I tested on my router (MIPS processor, DD-WRT-based distribution, BusyBox with ash, external printf and [). Each version is a noticeable speed improvement on the previous one. Moving to a single fork is the most significant improvement; it's the one that makes the function respond almost instantly (in human terms) as opposed to after a few seconds for a realistic long URL parameter.

Note that the code above may fail in fancy locales (not likely on a router). You may need export LC_ALL=C if you use a non-default locale.

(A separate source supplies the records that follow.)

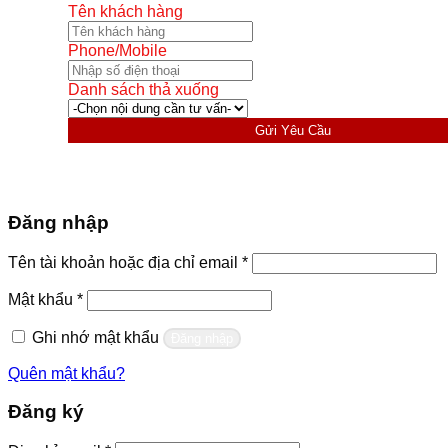
Tên khách hàng
Phone/Mobile
Danh sách thả xuống
Gửi Yêu Cầu
Đăng nhập
Bắt
Tên tài khoản hoặc địa chỉ email
*
buộc
Bắt
Mật khẩu
*
buộc
Ghi nhớ mật khẩu
Đăng nhập
Quên mật khẩu?
Đăng ký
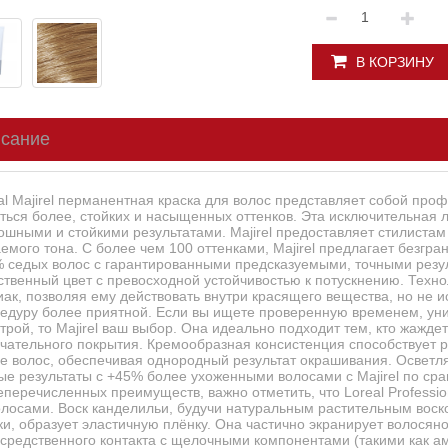
В КОРЗИНУ
сание
al Majirel перманентная краска для волос представляет собой про
ться более, стойких и насыщенных оттенков. Эта исключительная л
ошными и стойкими результатами. Majirel предоставляет стилистам
емого тона. С более чем 100 оттенками, Majirel предлагает безгр
 седых волос с гарантированными предсказуемыми, точными резу
ственный цвет с превосходной устойчивостью к потускнению. Техн
ак, позволяя ему действовать внутри красящего вещества, но не и
едуру более приятной. Если вы ищете проверенную временем, ун
трой, то Majirel ваш выбор. Она идеально подходит тем, кто жаждет
чательного покрытия. Кремообразная консистенция способствует
е волос, обеспечивая однородный результат окрашивания. Осветля
ые результаты с +45% более ухоженными волосами с Majirel по с
перечисленных преимуществ, важно отметить, что Loreal Professio
олосами. Воск канделильи, будучи натуральным растительным воск
ки, образует эластичную плёнку. Она частично экранирует волосяно
средственного контакта с щелочными компонентами (такими как а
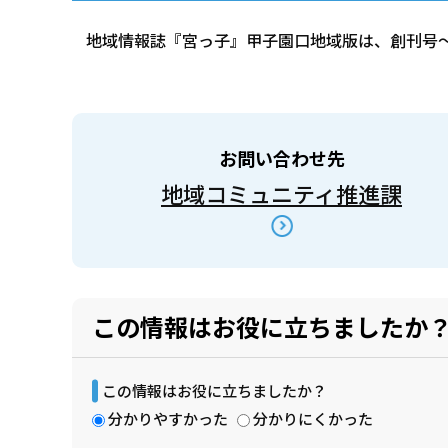
地域情報誌『宮っ子』甲子園口地域版は、創刊号
お問い合わせ先
地域コミュニティ推進課
この情報はお役に立ちましたか
この情報はお役に立ちましたか？
分かりやすかった
分かりにくかった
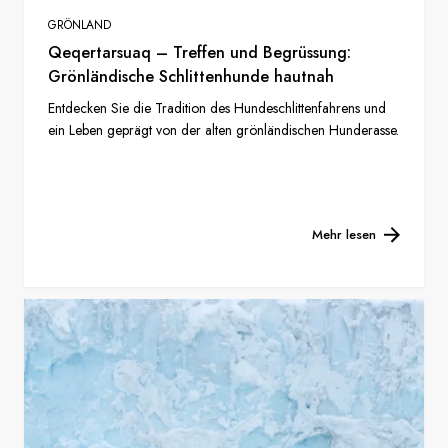
GRÖNLAND
Qeqertarsuaq – Treffen und Begrüssung:
Grönländische Schlittenhunde hautnah
Entdecken Sie die Tradition des Hundeschlittenfahrens und
ein Leben geprägt von der alten grönländischen Hunderasse.
Mehr lesen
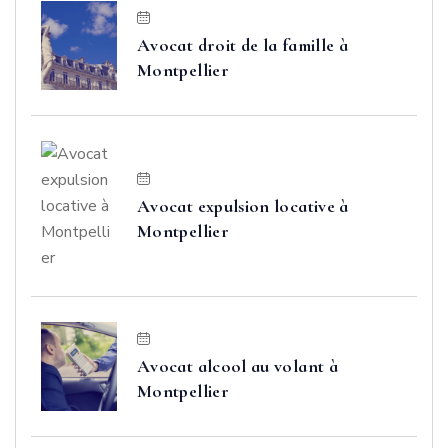
Avocat droit de la famille à
Montpellier
Avocat expulsion locative à
Montpellier
Avocat alcool au volant à
Montpellier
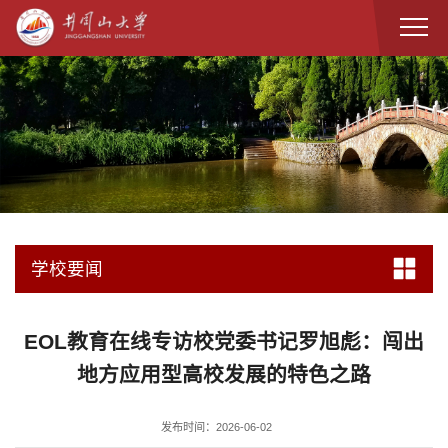
学校要闻
EOL教育在线专访校党委书记罗旭彪：闯出
地方应用型高校发展的特色之路
发布时间：2026-06-02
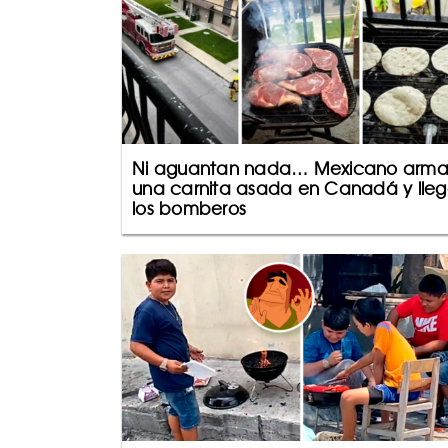
Ni aguantan nada… Mexicano arm
una carnita asada en Canadá y lle
los bomberos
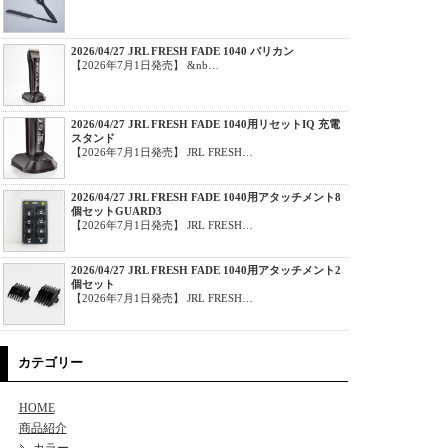
2026/04/27 JRL FRESH FADE 1040 バリカン
【2026年7月1日発売】 &nb…
2026/04/27 JRL FRESH FADE 1040用リセットIQ 充電
スタンド
【2026年7月1日発売】 JRL FRESH…
2026/04/27 JRL FRESH FADE 1040用アタッチメント8
個セットGUARD3
【2026年7月1日発売】 JRL FRESH…
2026/04/27 JRL FRESH FADE 1040用アタッチメント2
個セット
【2026年7月1日発売】 JRL FRESH…
カテゴリー
HOME
商品紹介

  • Nice answer. I'll add that busybox (and other similar things) could replace commonly-builtin commands (printf, even echo!) with an invocation of busybox itself (I saw this behaviour in mobaXterm 3's version of busybox bash, for example) : making some script surprinsingly slow (a simple for i in ... ; do echo i ; done loop in busybox version of 'bash' will invoke busybox n times, 1 per echo, whereas in bash echo would be builtin). Try really hard to put only 1 invocation to any subcommand to avoid having multiple invocation of busybox (each with a big overhead). set -x helps to find them. – Olivier Dulac Jan 09 '13 at 08:03
  • @OlivierDulac Whether BusyBox ash forks on builtins like echo depends on a compilation option (ENABLE_FEATURE_SH_NOFORK), which I think makes it faster but buggy in corner cases (traps, effects of special builtins). – Gilles 'SO- stop being evil' Jan 09 '13 at 10:58
  • thanks, good to know (I can't really recompile the one in mobaXterm, and I prefer they chose the most compatible approcah, but good to know anyway) – Olivier Dulac Jan 09 '13 at 12:11
  • Excellent answer! Maybe you should note that, if $LANG is set, you need to override character matching using LC_ALL=C, if you want to encode special chars like umlauts: [a-z] will also match äöüß and would therefore not be encoded (see https://unix.stackexchange.com/questions/87745/what-does-lc-all-c-do#answer-87763 for further information). – flederwiesel Nov 24 '21 at 09:15
  • In the urlencode_od_awk function, you need to use echo -n to avoid adding and converting a trailing newline. Also you're missing a space before $i<=90, and you need to wrap the condition logic of the ternary in parentheses.
    Excellent answer though!
    – mtalexan Feb 28 '23 at 19:26
3

While busybox utilities in general are stripped down versions of the corresponding POSIX utilities (often with GNU extensions though), busybox awk is actually a full-fledged almost compliant version of the POSIX awk API, with even extensions on top.

So, you should be able to do everything in one awk invocation:

urlencode() {
  LC_ALL=C awk -- '
    BEGIN {
      for (i = 1; i <= 255; i++) hex[sprintf("%c", i)] = sprintf("%%%02X", i)
    }
    function urlencode(s,  c,i,r,l) {
      l = length(s)
      for (i = 1; i <= l; i++) {
        c = substr(s, i, 1)
        r = r "" (c ~ /^[-._~0-9a-zA-Z]$/ ? c : hex[c])
      }
      return r
    }
    BEGIN {
      for (i = 1; i < ARGC; i++)
        print urlencode(ARGV[i])
    }' "$@"
}

Here printing the URL encoding of each argument on separate lines of output.